PIETRAVAIRANO (Francesco Mantovani) – Comunali, Raffaele Bassi perde pezzi. E in maniera direttamente proporzionale diminuisce il suo potere contrattuale in sede di eventuali trattative. Soprattutto se dell’ultim’ora. È questo il prezzo politico più caro che Bassi rischia di dover pagare. Alla presentazione delle liste mancano ormai circa due settimane e l’ex assessore si ritrova a fare i conti con le prime importanti defezioni in seno al gruppo che sta provando a mettere in piedi in vista delle ormai imminenti amministrative.
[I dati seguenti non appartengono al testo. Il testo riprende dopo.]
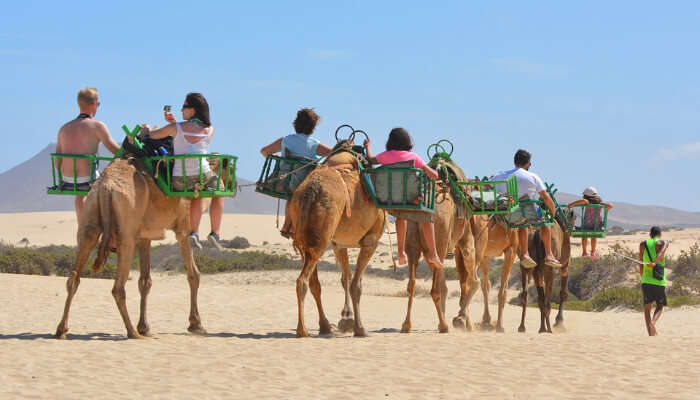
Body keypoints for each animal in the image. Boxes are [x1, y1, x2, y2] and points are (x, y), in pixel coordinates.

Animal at [54, 158, 205, 340]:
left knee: (73, 278)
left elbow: (145, 281)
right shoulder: (182, 225)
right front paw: (196, 324)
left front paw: (145, 327)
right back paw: (132, 332)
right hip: (127, 232)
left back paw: (61, 330)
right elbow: (193, 274)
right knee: (118, 287)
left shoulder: (145, 236)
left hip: (89, 217)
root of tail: (106, 187)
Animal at [292, 145, 388, 336]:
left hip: (308, 239)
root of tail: (309, 192)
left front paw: (347, 319)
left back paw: (324, 326)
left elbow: (345, 279)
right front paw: (359, 328)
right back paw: (303, 330)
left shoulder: (339, 244)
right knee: (303, 281)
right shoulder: (371, 240)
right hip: (321, 239)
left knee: (313, 282)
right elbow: (355, 285)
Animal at [400, 158, 486, 332]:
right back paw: (445, 325)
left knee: (412, 284)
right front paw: (461, 320)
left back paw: (406, 325)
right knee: (438, 289)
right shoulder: (466, 239)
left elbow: (445, 285)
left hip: (414, 242)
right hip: (440, 240)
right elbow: (472, 282)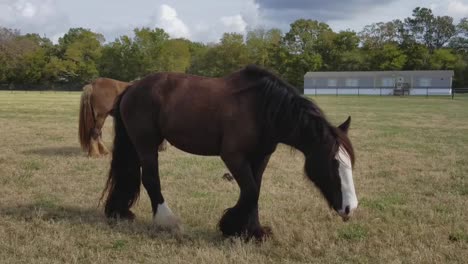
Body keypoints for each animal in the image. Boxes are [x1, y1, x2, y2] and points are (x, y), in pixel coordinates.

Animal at [101, 65, 358, 240]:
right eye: (331, 163)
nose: (350, 208)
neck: (261, 108)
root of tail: (132, 88)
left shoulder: (260, 157)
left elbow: (255, 190)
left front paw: (252, 231)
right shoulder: (233, 156)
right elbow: (251, 191)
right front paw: (231, 226)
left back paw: (119, 211)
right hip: (146, 144)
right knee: (150, 179)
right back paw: (167, 221)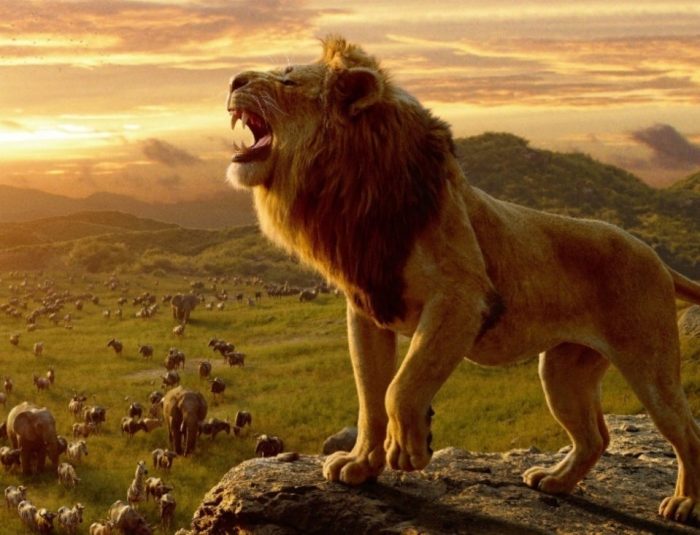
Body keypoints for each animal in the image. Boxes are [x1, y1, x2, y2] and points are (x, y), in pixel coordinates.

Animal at [225, 36, 700, 524]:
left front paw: (410, 449)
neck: (351, 190)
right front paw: (360, 465)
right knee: (595, 436)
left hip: (649, 365)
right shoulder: (367, 309)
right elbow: (370, 397)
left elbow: (401, 387)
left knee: (687, 431)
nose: (233, 81)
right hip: (563, 372)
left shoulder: (462, 298)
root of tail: (655, 256)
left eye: (286, 80)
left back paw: (683, 502)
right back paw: (555, 481)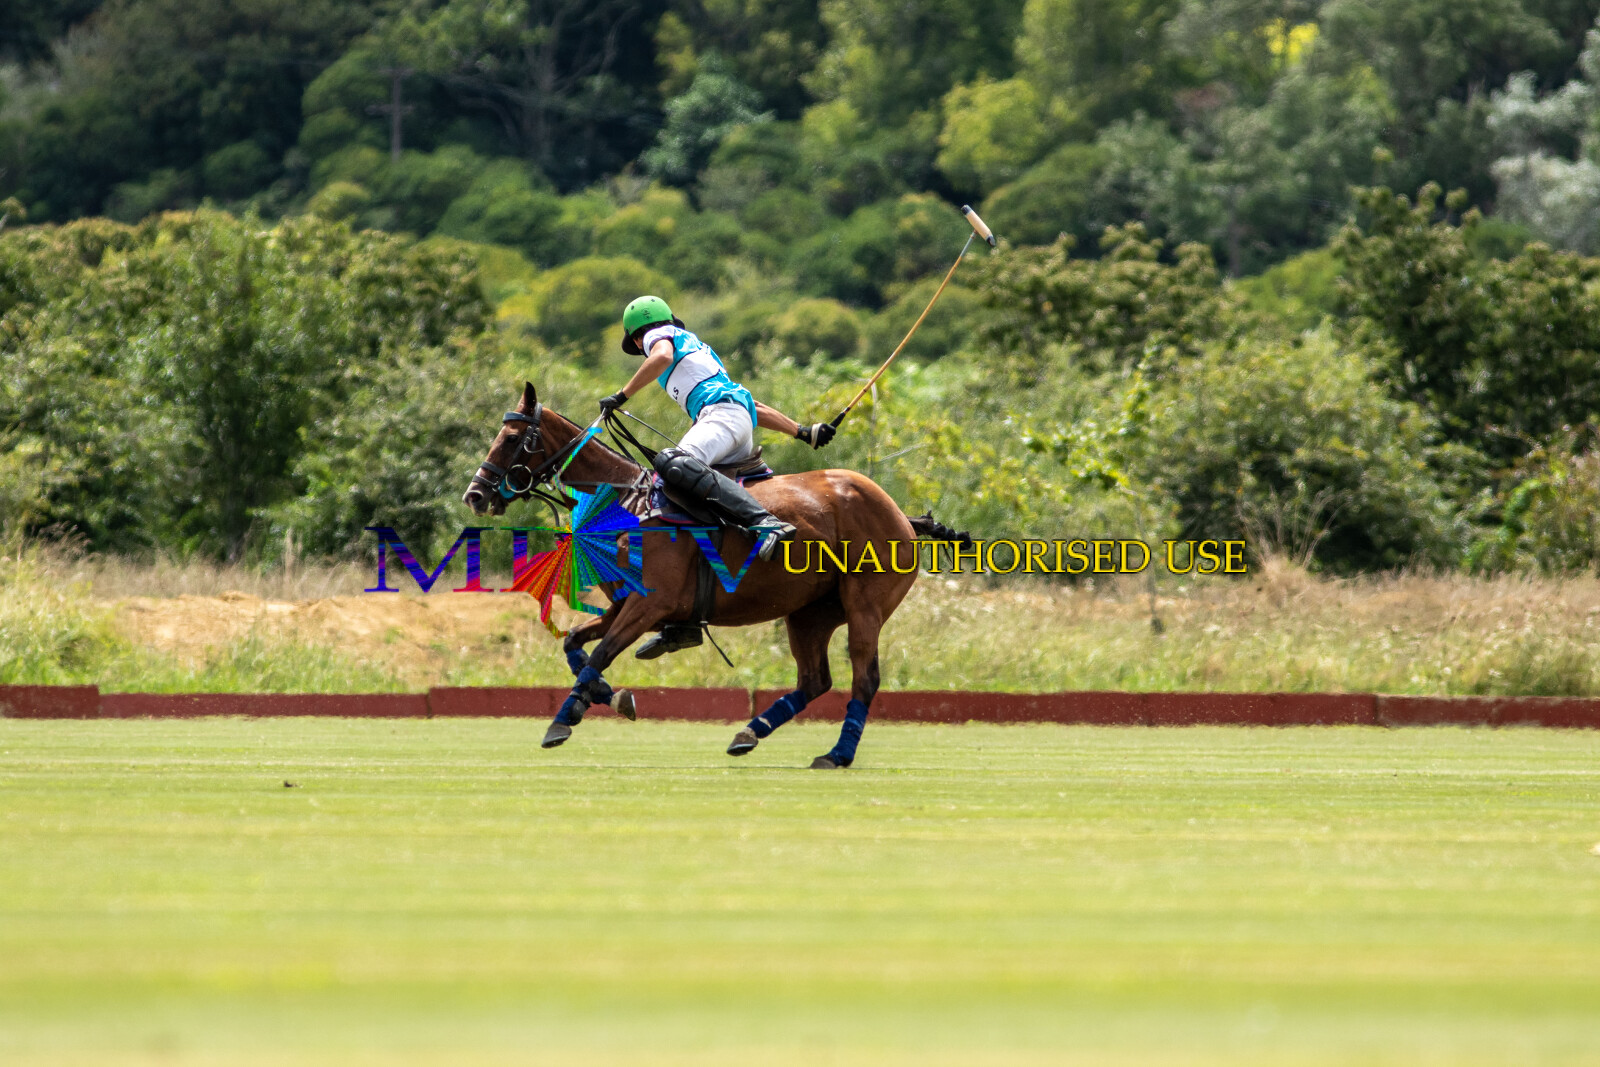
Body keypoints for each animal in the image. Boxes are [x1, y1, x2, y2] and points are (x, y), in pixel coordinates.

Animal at [461, 383, 967, 768]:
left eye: (511, 438)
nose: (475, 495)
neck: (626, 501)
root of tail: (901, 515)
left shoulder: (652, 602)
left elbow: (600, 653)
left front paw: (562, 721)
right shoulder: (626, 604)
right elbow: (575, 645)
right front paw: (610, 697)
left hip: (865, 604)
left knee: (864, 677)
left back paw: (836, 754)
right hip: (810, 612)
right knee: (814, 679)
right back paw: (748, 733)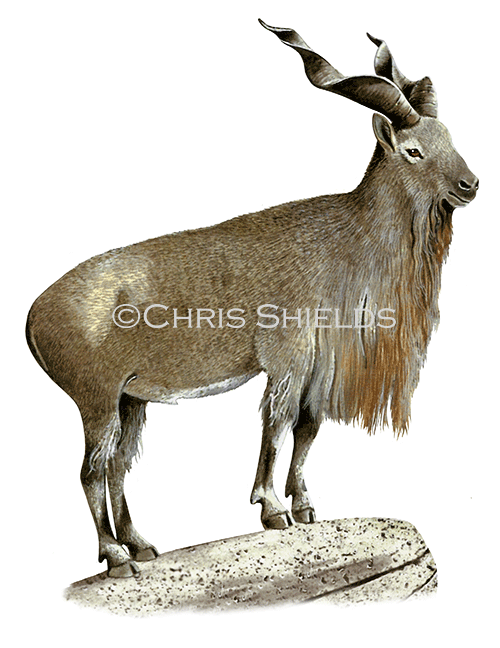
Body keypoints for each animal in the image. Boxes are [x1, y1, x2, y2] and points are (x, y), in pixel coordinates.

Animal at [26, 20, 478, 577]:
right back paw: (115, 557)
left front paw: (305, 505)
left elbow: (308, 427)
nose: (471, 184)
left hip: (129, 400)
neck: (345, 241)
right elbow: (276, 423)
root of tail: (32, 316)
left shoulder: (320, 363)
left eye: (450, 138)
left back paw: (141, 544)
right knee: (90, 470)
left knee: (117, 465)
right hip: (96, 398)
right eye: (413, 150)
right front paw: (272, 509)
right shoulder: (287, 356)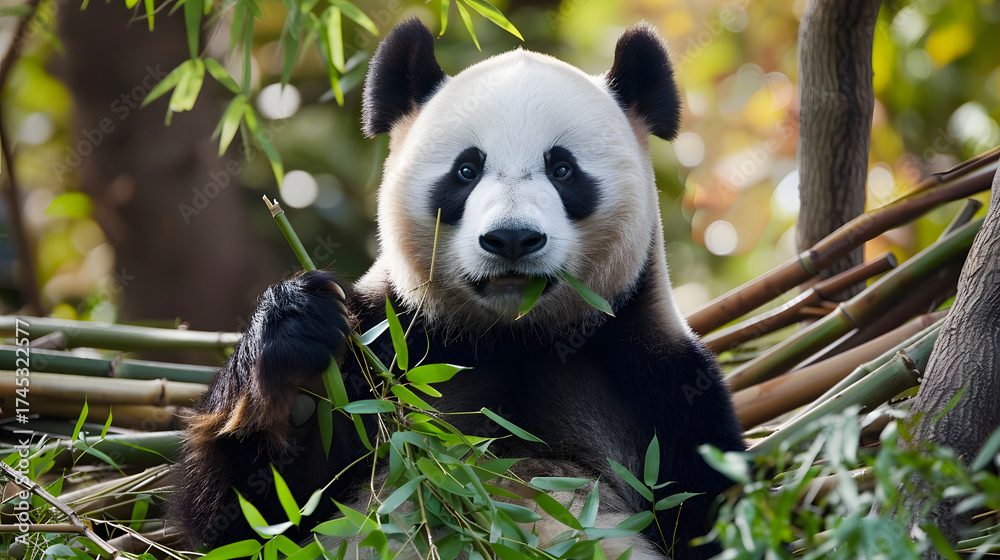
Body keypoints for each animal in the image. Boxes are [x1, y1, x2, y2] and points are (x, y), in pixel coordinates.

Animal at [173, 19, 745, 560]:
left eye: (563, 169)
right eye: (466, 169)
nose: (512, 238)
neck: (512, 337)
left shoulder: (661, 389)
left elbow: (706, 511)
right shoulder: (383, 351)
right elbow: (247, 518)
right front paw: (295, 354)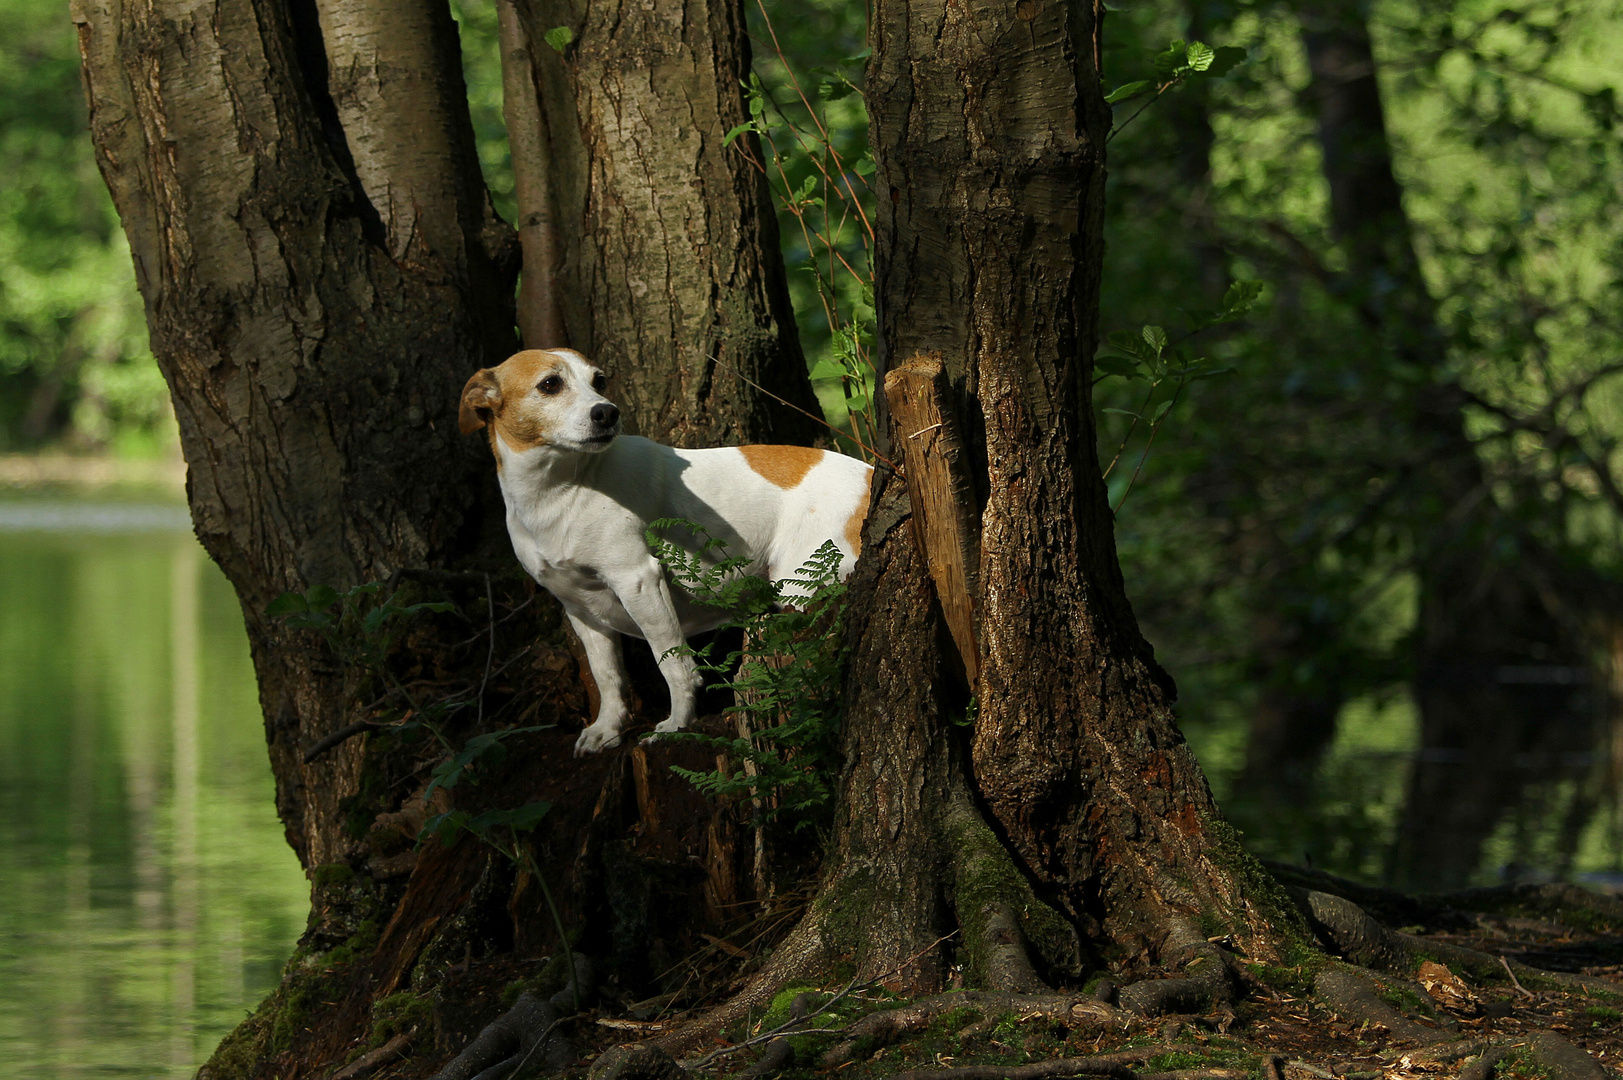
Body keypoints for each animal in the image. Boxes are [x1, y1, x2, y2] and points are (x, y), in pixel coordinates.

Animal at [460, 349, 876, 753]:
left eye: (599, 381)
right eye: (550, 384)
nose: (607, 412)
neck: (560, 490)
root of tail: (873, 473)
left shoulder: (639, 582)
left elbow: (675, 666)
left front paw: (677, 725)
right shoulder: (582, 611)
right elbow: (607, 676)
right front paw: (607, 730)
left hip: (799, 589)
Una parabola, quella di Bassi, che rischia però di cadere a picco vertiginosamente relegando la sua figura politica in un cono d’ombra nonostante nove anni di assessorato, terminati sei mesi fa a seguito della rottura col sindaco Francesco Zarone. Una spaccatura che portò alle dimissioni dalla giunta di Bassi che da quel momento ha pensato di “mettersi in proprio” cercando di formare una lista alternativa a quella della

maggioranza uscente. Da quel momento, Bassi è andato dritto per la sua strada senza guardarsi troppo intorno; una scelta sotto certi aspetti anche avventata visto che oggi è costretto a fare i conti con altre forze politiche attive sul territorio certamente più strutturate che alla lunga potrebbero ulteriormente fagocitare quel che resta del suo gruppo. Che la strategia di Bassi possa essere catalogata alla voce “manovre politicamente avventate” lo evidenzia poi tutta una serie di quesiti che nei prossimi giorni attendono risposta. Se Bassi dovesse continuare a perdere pezzi con quale potere contrattuale si presenterà ad un possibile tavolo delle trattative con il gruppo di Adriano Del Sesto? E se questa mossa dovesse avvenire a ridosso della presentazione delle liste, cosa ne penserà Maria Rosaria Littera che in più riprese aveva cercato di spingere fin dalle prime ore Bassi verso quel progetto politico battezzato qualche giorno fa con il nome “Il paese domani”? Ecco perché Bassi sta rischiando politicamente di pagare un prezzo troppo alto. Anche perché di strade davanti a sé non ne ha molte. E tra queste non è certo contemplata quella che porta dritta nelle braccia di Zarone. Anche perché in quel caso più che di cono d’ombra ci si troverebbe al cospetto di una eclissi. E almeno questo Bassi deve saperlo bene.